The cuts are aimed at reducing operating costs as the nation’s second-largest food and drug retailer continues to struggle with its 1999 acquisition of American Stores, its new chairman and chief executive officer, Larry Johnston says. The exact number of jobs to be eliminated and specific stores to be closed has not yet been finalized.

In announcing the news, Johnston said: “We are continuing our in-depth operations review. The major actions announced today are just the first in a series of long overdue steps that are necessary to begin unleashing the potential of this company.”

Albertson’s currently has Washington-based surplus properties listed in Port Orchard, at the corner of Sedgwick and Sidney, Lacey, at the corner of Lacey and Carpenter and Puyallup, on 160th and Meridian. The company lists a total of 82 Albertson’s stores in the state.

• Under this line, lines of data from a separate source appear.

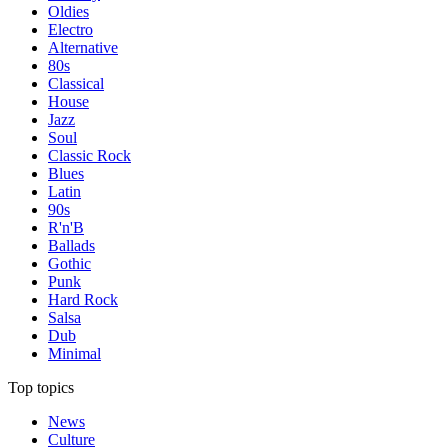
Oldies
Electro
Alternative
80s
Classical
House
Jazz
Soul
Classic Rock
Blues
Latin
90s
R'n'B
Ballads
Gothic
Punk
Hard Rock
Salsa
Dub
Minimal
Top topics
News
Culture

This week’s announcement deviates a fair amount from initiatives proposed shortly after the 1999 merger with American Stores. At that time, growth plans for the new combined company were to build approximately 1,850 new food stores, stand-alone drug stores, and fuel centers over the next 5 years. In addition, the company was expecting to remodel about 730 existing stores over the same 5 years.

But when Johnston came on board as CEO in late April, he stressed five strategic imperatives: aggressive cost and process control; maximization of return on invested capital; customer-focused approach to growth; company-wide focus on technology and energized associates.

“Even with the store closures and the associated lost revenues, we expect our growth momentum to continue through a combination of improved same-store sales, new store openings and strategic ‘fill-in’ acquisitions, allowing us to reach $38 billion in annual revenues this fiscal year,” Johnston says.